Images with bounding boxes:

++++++++++

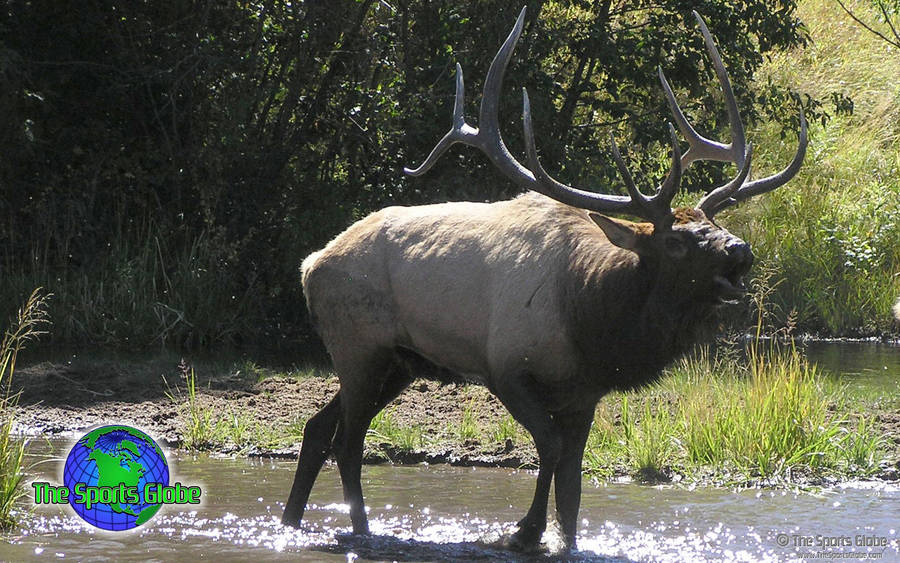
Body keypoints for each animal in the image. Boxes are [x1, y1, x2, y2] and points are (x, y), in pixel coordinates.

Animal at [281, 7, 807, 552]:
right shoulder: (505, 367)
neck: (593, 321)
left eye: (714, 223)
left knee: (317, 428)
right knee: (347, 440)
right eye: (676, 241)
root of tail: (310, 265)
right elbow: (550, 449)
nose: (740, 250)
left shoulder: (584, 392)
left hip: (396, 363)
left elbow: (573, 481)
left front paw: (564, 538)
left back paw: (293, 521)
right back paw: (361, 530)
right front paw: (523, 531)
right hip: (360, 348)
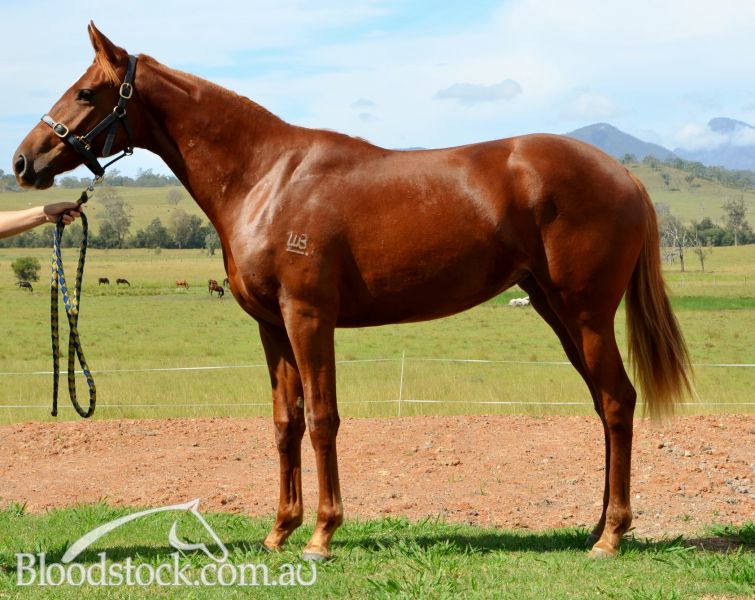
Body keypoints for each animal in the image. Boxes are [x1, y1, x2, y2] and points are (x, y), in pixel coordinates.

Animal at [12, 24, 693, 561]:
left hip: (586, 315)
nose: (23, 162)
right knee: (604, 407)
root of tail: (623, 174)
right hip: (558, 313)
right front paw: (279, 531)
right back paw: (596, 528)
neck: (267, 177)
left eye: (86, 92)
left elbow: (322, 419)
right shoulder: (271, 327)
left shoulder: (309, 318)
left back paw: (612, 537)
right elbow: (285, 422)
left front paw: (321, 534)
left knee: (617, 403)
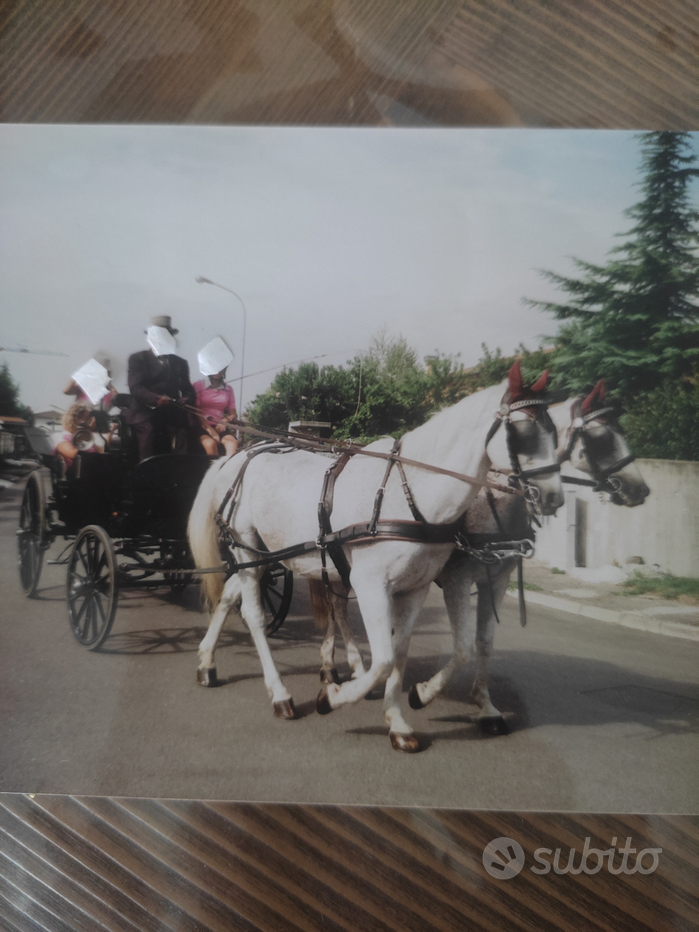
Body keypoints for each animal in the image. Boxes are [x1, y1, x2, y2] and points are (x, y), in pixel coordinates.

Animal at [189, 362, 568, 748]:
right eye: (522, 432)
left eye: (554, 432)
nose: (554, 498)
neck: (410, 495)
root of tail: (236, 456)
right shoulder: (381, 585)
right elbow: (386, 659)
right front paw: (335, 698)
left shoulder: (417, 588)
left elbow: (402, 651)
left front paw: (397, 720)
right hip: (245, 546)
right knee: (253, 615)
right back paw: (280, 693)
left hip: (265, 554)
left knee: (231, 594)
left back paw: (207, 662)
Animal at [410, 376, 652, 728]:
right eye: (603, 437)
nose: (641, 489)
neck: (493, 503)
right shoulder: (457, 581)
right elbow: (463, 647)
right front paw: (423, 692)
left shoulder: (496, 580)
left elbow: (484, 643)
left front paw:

++++++++++

• Exercise goal
Please print the data above once more, exactly as it appears, with no pictures.

• Result of this exercise
Body keypoints for each animal in the image. Boxes are [x1, y1, x2, y2] and points are (x, y), in pixel coordinates.

Animal at [281, 7, 807, 552]:
right shoulder: (505, 367)
neck: (593, 321)
left eye: (714, 223)
left knee: (317, 428)
right knee: (347, 440)
right eye: (676, 241)
root of tail: (310, 265)
right elbow: (550, 449)
nose: (740, 250)
left shoulder: (584, 392)
left hip: (396, 363)
left elbow: (573, 481)
left front paw: (564, 538)
left back paw: (293, 521)
right back paw: (361, 530)
right front paw: (523, 531)
right hip: (360, 348)
Body keypoints for each animal in the image. Boxes are [x1, y1, x2, y2] and points are (x, y), in pixel coordinates.

Animal at [12, 24, 693, 561]:
left hip: (586, 315)
nose: (23, 162)
right knee: (604, 407)
root of tail: (623, 174)
right hip: (558, 313)
right front paw: (279, 531)
right back paw: (596, 528)
neck: (267, 177)
left eye: (86, 92)
left elbow: (322, 419)
right shoulder: (271, 327)
left shoulder: (309, 318)
left back paw: (612, 537)
right elbow: (285, 422)
left front paw: (321, 534)
left knee: (617, 403)
Body keypoints for each animal in the image. Boxes are [x1, y1, x2, y2] and points are (x, y), in pixel coordinates.

Animal at [189, 362, 568, 748]:
right eye: (522, 432)
left eye: (554, 432)
nose: (554, 498)
neck: (410, 495)
root of tail: (236, 456)
right shoulder: (381, 585)
right elbow: (386, 659)
right front paw: (335, 698)
left shoulder: (417, 588)
left elbow: (402, 651)
left front paw: (397, 720)
right hip: (245, 546)
right knee: (253, 615)
right back paw: (280, 693)
left hip: (265, 554)
left knee: (231, 594)
left back paw: (207, 662)
Animal at [410, 376, 652, 728]:
right eye: (603, 437)
nose: (641, 489)
neck: (493, 503)
right shoulder: (457, 581)
right elbow: (463, 647)
right front paw: (423, 692)
left shoulder: (496, 580)
left elbow: (484, 643)
left front paw:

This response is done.